Google cache the pictures as well, that's what the fuss was about a few weeks ago - they cached a site that had pirated pics, hence they served pirated pics

No Electricity....

[Gopal.V]

Doesn't guy wrote this know that at the time when a these 6 foot wonders were invented, there WAS NO ELECTRICITY !!. It runs on pure potential energy stored in weights.

The interesting part is that it would be much harder to make a real grandfather clock (like the one at my ancestral home) - because Lego in comparison is easier to build.

But Kudos to the guy - it's not really pointless , it would have helped if this was part of at least a few mechanical engineer's curriculum - not just carnot cycle engines.

MIrrors

[kerbe6]

Main
Gears
Numbers
Face
Mechanics

Mirror .

[vectorian798]

Click here for the good stuff

And yet more mirrors

[davidwr]

From my hall of mirrors:

Corel Cache

Internet Archive

Google cache Note - images may not be cached.

Good job, Slashdot, on being current.

This is news now?

Eric built his clock almost FIVE YEARS AGO!

Re:This is NOT news

[Khuffie]

Heh. Check it. It was originally done in January 2000 and the weight reset time has been updated last year to be 30 hours.

To answer the obvious question...

[rdwald]

...yes, he's made a girl out of Legos. Only a mosaic, unfortunately.

It's fine.... coral cache...

[B747SP]

I just sucked all the relevant pages through the coral cache, so it should be fine that way. Here's a link.

Re:100% Lego????

[Tomfrh]

It's a technic wheel with the tyre removed.

Re:Same axis

[mark-t]

Leo's LEGO has the answer to this particular question .

Re:wow!

[Smylers]

what's next for him? A seven foot tall girlfriend made entirely of lego?

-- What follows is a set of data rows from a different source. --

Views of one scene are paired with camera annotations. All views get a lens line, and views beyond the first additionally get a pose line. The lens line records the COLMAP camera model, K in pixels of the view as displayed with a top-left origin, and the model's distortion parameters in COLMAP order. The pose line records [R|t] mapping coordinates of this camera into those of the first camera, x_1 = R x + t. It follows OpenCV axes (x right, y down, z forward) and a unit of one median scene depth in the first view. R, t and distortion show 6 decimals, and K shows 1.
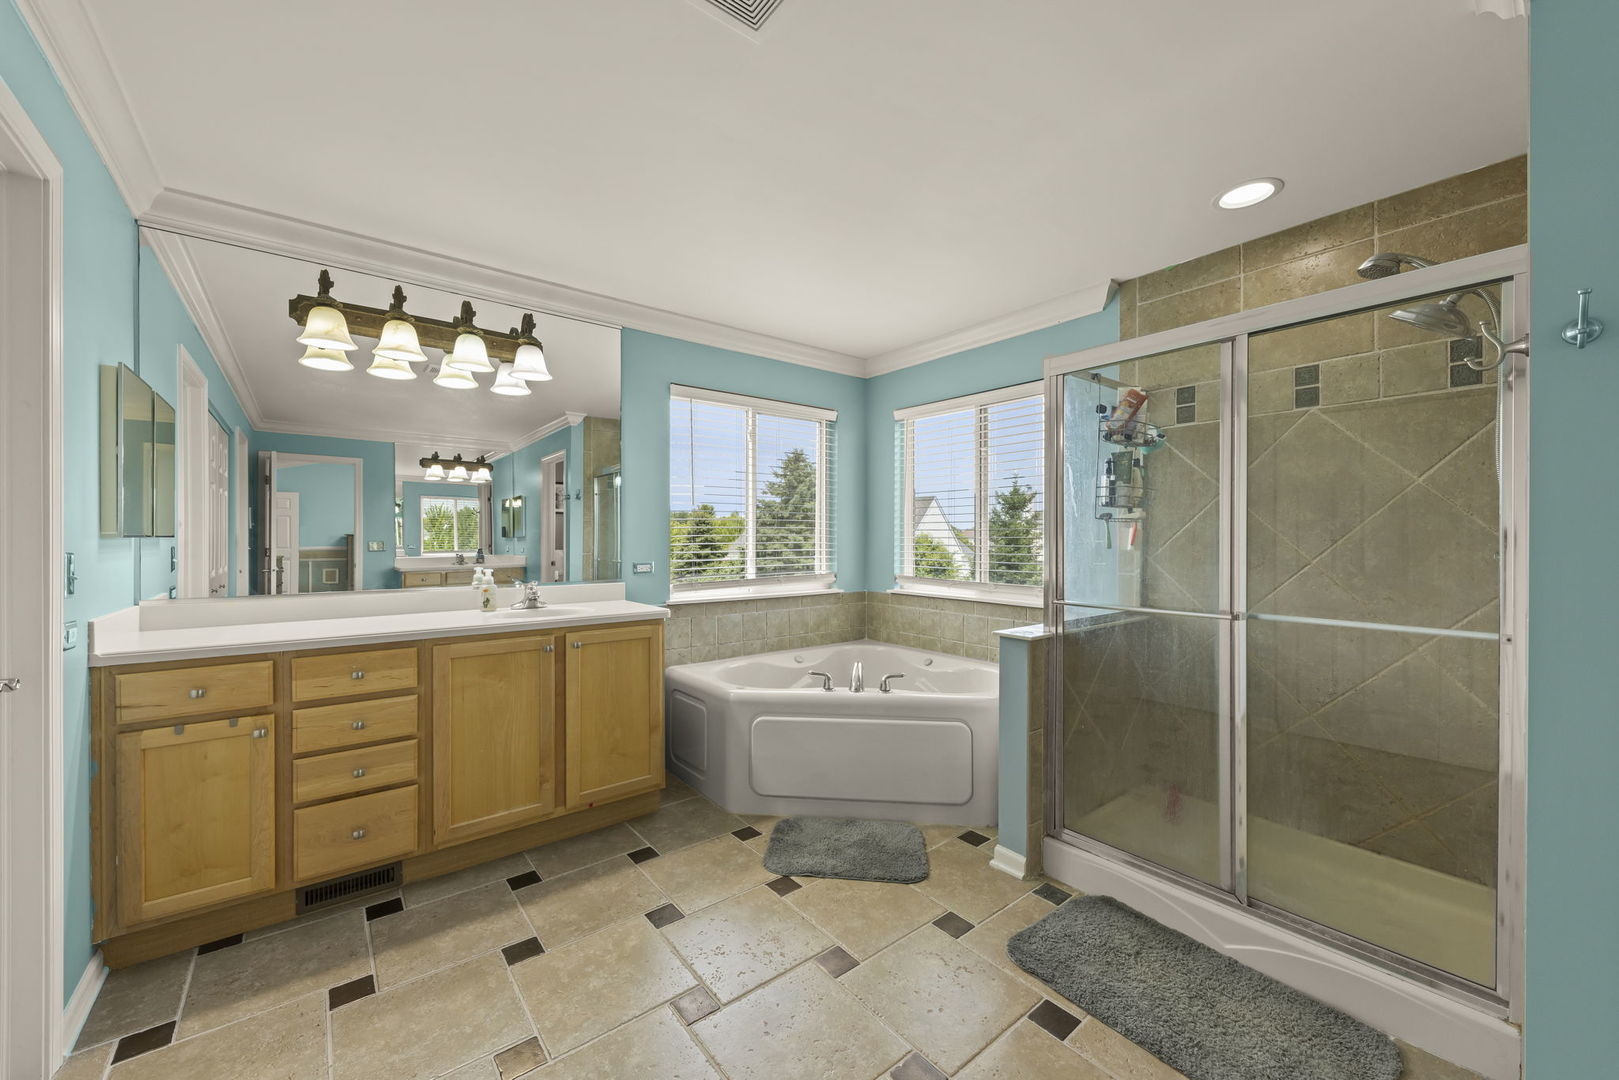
lens RADIAL K [[623.8, 0, 813.2], [0, 623.8, 541.7], [0, 0, 1]] dist [0.005192, -0.002117]
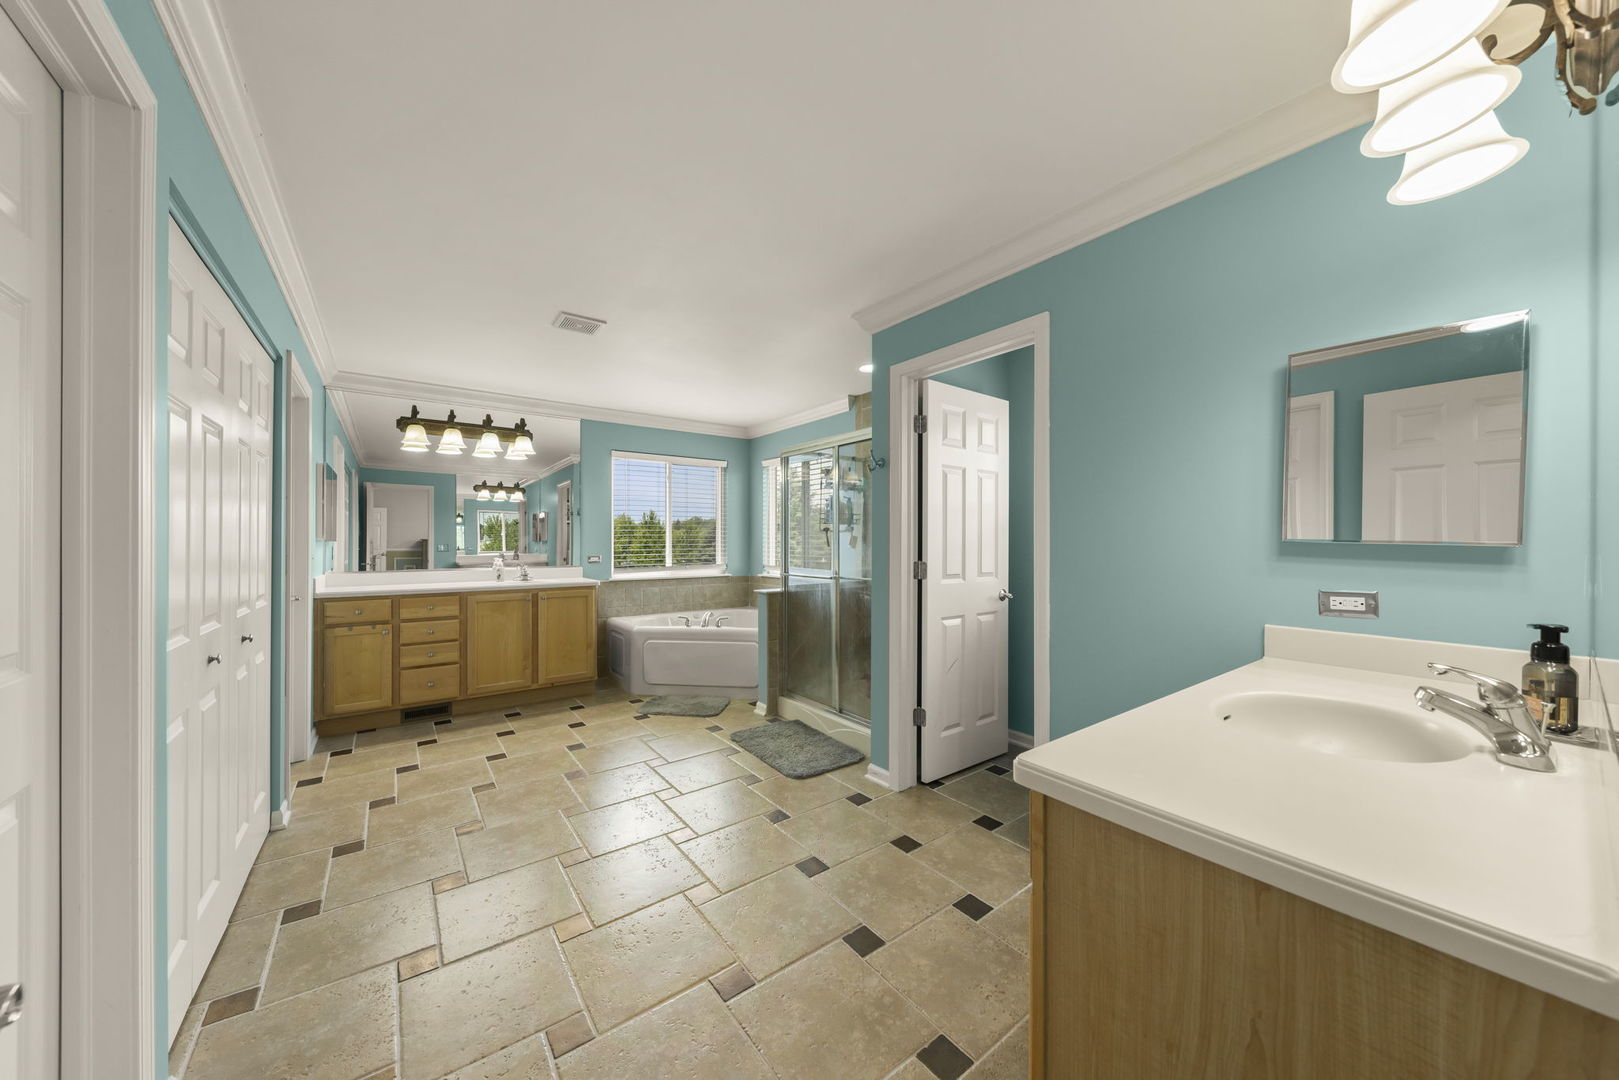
lens RADIAL K [[555.7, 0, 811.9], [0, 555.7, 540.9], [0, 0, 1]] dist [0.004956, -0.001067]
pose [[0.999620, -0.000840, -0.027565, 0.484611], [0.000645, 0.999975, -0.007077, 0.005389], [0.027570, 0.007057, 0.999595, -0.670533]]
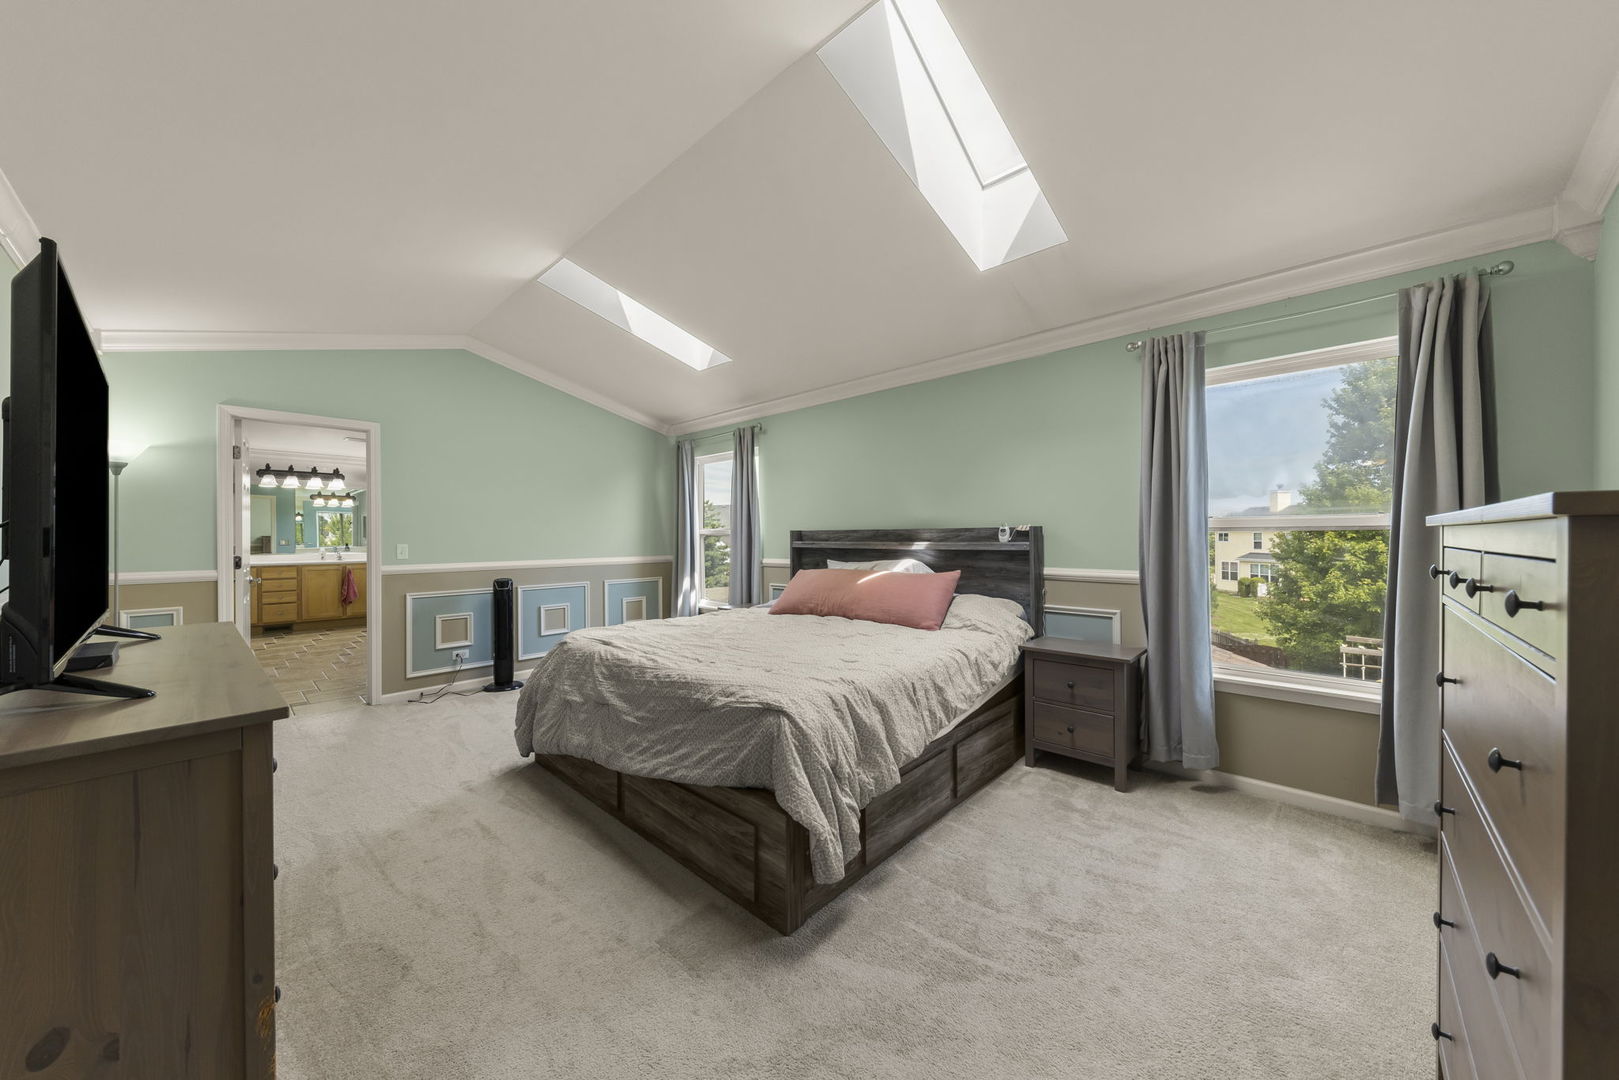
lens RADIAL K [[555.7, 0, 809.3], [0, 555.7, 531.3], [0, 0, 1]] dist [0.004956, -0.001067]
pose [[0.989112, -0.010405, 0.146796, 1.710548], [0.011539, 0.999910, -0.006873, 0.012591], [-0.146711, 0.008492, 0.989143, -2.463676]]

Not quite, but he has built a girl out of lego.

Smylers

Re:How Accurate Is It?

[ajs318]

The gear ratios just determine that the hour hand makes one revolution for every twelve revolutions of the minute hand. Since one gear tooth pushes another gear on by exactly one tooth, it's a fairly trivial matter to choose appropriate numbers of teeth so this will be the case. What really determines the accuracy of the clock is the pendulum and the escapement. A pendulum always takes the same amount of time to complete a cycle {centre - edge - centre - other edge - back to centre} {Or at least, as long as the amplitude is small wrt the length of the pendulum.} What's more, there is a certain, "obvious" length of pendulum which takes {as near as damn it is to swearing} a certain, "obvious" amount of time to complete half a cycle {edge to opposite edge}.

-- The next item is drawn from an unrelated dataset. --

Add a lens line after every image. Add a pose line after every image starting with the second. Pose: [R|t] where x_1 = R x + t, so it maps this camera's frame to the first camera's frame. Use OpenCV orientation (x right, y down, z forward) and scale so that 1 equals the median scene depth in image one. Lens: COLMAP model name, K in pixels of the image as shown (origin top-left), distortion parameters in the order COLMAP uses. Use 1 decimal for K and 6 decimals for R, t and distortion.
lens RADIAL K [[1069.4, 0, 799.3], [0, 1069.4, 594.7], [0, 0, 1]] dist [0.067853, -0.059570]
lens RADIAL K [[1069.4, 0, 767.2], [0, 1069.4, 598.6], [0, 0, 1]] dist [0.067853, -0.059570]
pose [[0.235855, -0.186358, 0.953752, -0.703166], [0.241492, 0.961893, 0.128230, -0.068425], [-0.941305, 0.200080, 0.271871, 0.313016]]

As the weight falls, its PE is converted to KE and the drum around which its cord is wound rotates. This drives the escapement gear, which hits hard against one or other of the pallets and stops moving. When the pendulum swings to the other extremity, the gear is free to move again; but only for a brief instant, because then the other pallet catches it and stops it, hopefully exactly one tooth on from where it was before. KE is transferred to the pendulum when the escapement is blocked by the pallets, so it keeps swinging.

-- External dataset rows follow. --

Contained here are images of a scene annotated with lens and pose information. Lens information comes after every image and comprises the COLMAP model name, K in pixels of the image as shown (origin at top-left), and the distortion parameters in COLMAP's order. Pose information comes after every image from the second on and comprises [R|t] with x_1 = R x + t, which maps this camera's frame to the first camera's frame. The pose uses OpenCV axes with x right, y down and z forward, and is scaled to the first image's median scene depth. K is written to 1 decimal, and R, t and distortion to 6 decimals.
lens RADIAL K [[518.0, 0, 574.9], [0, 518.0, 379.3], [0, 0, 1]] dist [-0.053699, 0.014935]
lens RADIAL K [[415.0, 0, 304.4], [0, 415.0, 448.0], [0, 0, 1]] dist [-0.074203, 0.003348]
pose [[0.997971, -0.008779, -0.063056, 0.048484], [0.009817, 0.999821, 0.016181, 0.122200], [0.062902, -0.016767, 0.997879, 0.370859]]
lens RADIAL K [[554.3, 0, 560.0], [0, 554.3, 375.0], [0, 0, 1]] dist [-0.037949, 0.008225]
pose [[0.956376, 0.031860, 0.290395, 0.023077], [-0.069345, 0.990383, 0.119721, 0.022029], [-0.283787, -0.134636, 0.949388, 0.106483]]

As long as the escapement gear does move by only one tooth between swings of the pendulum, the hands will move a precise amount per swing of the pendulum. Accuracy will only be lost if there is enough input power to move the escapement gear by two or more teeth between swings {the clock will run fast} or not enough to move the escapement gear by a full tooth between swings {the clock will run slow and the pendulum may stop altogether}. The free-running speed of the escapement gear is determined by friction in the mechanism. The time taken for the pendulum to make one cycle depends only upon the length of the pendulum. This will be affected by thermal expansion, but there is a cunning trick that can be used: a brass rod 1m. long expands about 1.5 times as much as a steel rod of the same length for the same temperature rise. By using three steel rods and two brass rods, joined so that the expansion of the brass works against the expansion of the steel, it is possible to make a pendulum which keeps its length over a wide temperature range.

Improved clock mechanisms use a ratchet driven from the pendulum to turn the hands, and just use the stored PE to top up the pendulum's KE. This means that the mechanism can be wound up without affecting timekeeping, as long as the pendulum has enough stored PE to last out swinging while the clock is being wound.